Understanding (Video Question-Answering): By aligning the V-JEPA 2 encoder with a LLM backbone (Qwen2-7B-Instruct, Llama 3.1 8B Instruct) using visual instruction tuning on a large dataset of image- and video-text pairs (up to 88.5M samples), V-JEPA 2 achieves state-of-the-art performance among 8B parameter models on multiple VidQA benchmarks, including PerceptionTest (84.0), MVP (44.5), TempCompass (76.9), TemporalBench (36.7), and TOMATO (40.3). Notably, an encoder pre-trained without language supervision can achieve SOTA when aligned with sufficient data, challenging prior assumptions. Scaling the encoder and input resolution also improved VidQA performance.
Prediction (Action Anticipation): V-JEPA 2 achieves state-of-the-art performance on the Epic-Kitchens-100 human action anticipation task (39.7 recall-at-5), significantly outperforming previous task-specific and VL models. Performance scaled linearly with model size and benefited from higher input resolution.
Planning (Robot Control): V-JEPA 2-AC enabled successful zero-shot prehensile manipulation tasks (grasp, reach with object, pick-and-place) on real robots in new environments using image goals. Despite being trained on only < 62 hours of unlabeled data, it achieved higher success rates on these tasks (e.g., 80% average on pick-and-place cup) compared to baselines like Octo (a VL-Action behavior cloning model) and a Cosmos (video generation model) used for planning, while requiring significantly less planning time per action (16 seconds vs. 4 minutes).

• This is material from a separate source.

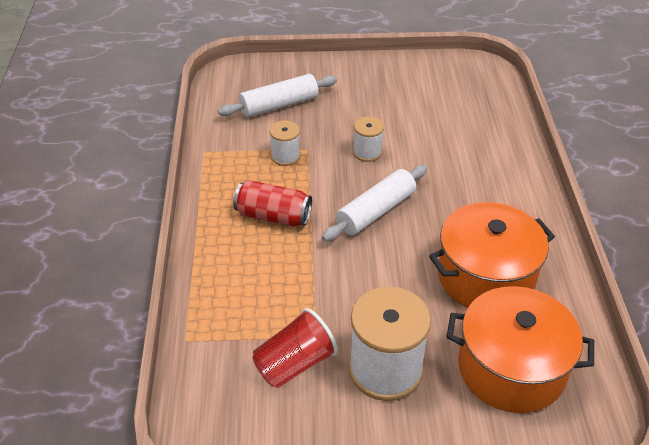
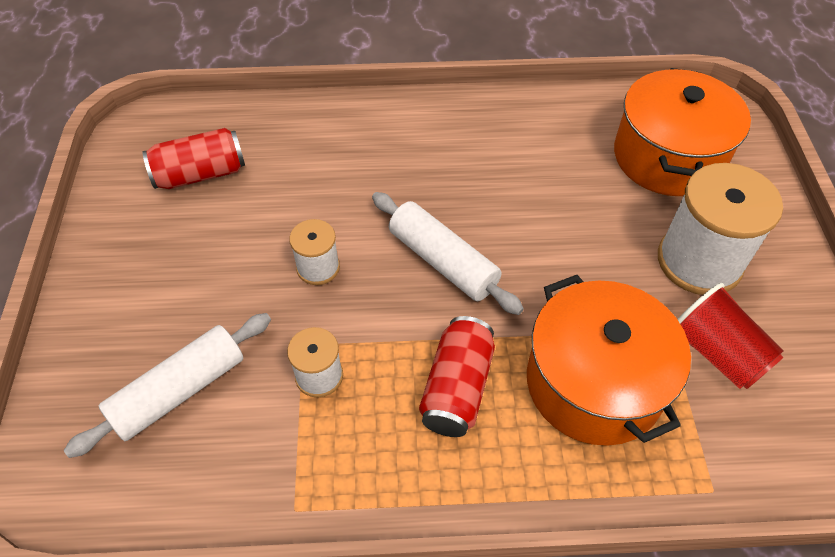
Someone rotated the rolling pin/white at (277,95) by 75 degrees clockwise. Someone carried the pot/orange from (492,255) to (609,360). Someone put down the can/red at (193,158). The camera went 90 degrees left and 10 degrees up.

Implementation Considerations and Limitations:

Computational Requirements: Training V-JEPA 2 at scale requires significant compute resources (e.g., GPU-years). The progressive resolution training helps mitigate this. Planning with V-JEPA 2-AC using CEM is computationally less intensive than planning with generative models like Cosmos, but still requires seconds per action on a single GPU.
Data Curation: The performance of V-JEPA 2 pre-training benefits from curated large-scale video data, suggesting that sheer data volume is not enough; data quality and distribution matter.
Camera Sensitivity: V-JEPA 2-AC implicitly infers the action coordinate axis from monocular camera input. Without explicit calibration, it shows sensitivity to camera position, which can affect planning accuracy. A potential future direction is unsupervised online calibration.
Long-Horizon Planning: Autoregressive prediction in latent space can suffer from error accumulation, limiting the effective planning horizon. The search space for actions also grows exponentially with horizon. This necessitates using sub-goals for complex long-horizon tasks like pick-and-place in the current setup.
Goal Modality: The current planning setup relies on image goals. Extending this to language-based goals is an important future step.
Scaling Potential: While scaling to 1B parameters showed benefits, further scaling of vision encoders to larger sizes is a promising direction for future work.

In summary, V-JEPA 2 provides a strong foundation for building versatile AI agents by leveraging self-supervised learning on vast amounts of video data. The learned representations capture rich spatio-temporal information useful for various understanding and prediction tasks, and when combined with minimal interaction data, can power effective model-based planning for physical world tasks like robot manipulation. The paper demonstrates the feasibility of this approach and sets a new bar for zero-shot robot control capabilities derived from large-scale self-supervised pre-training.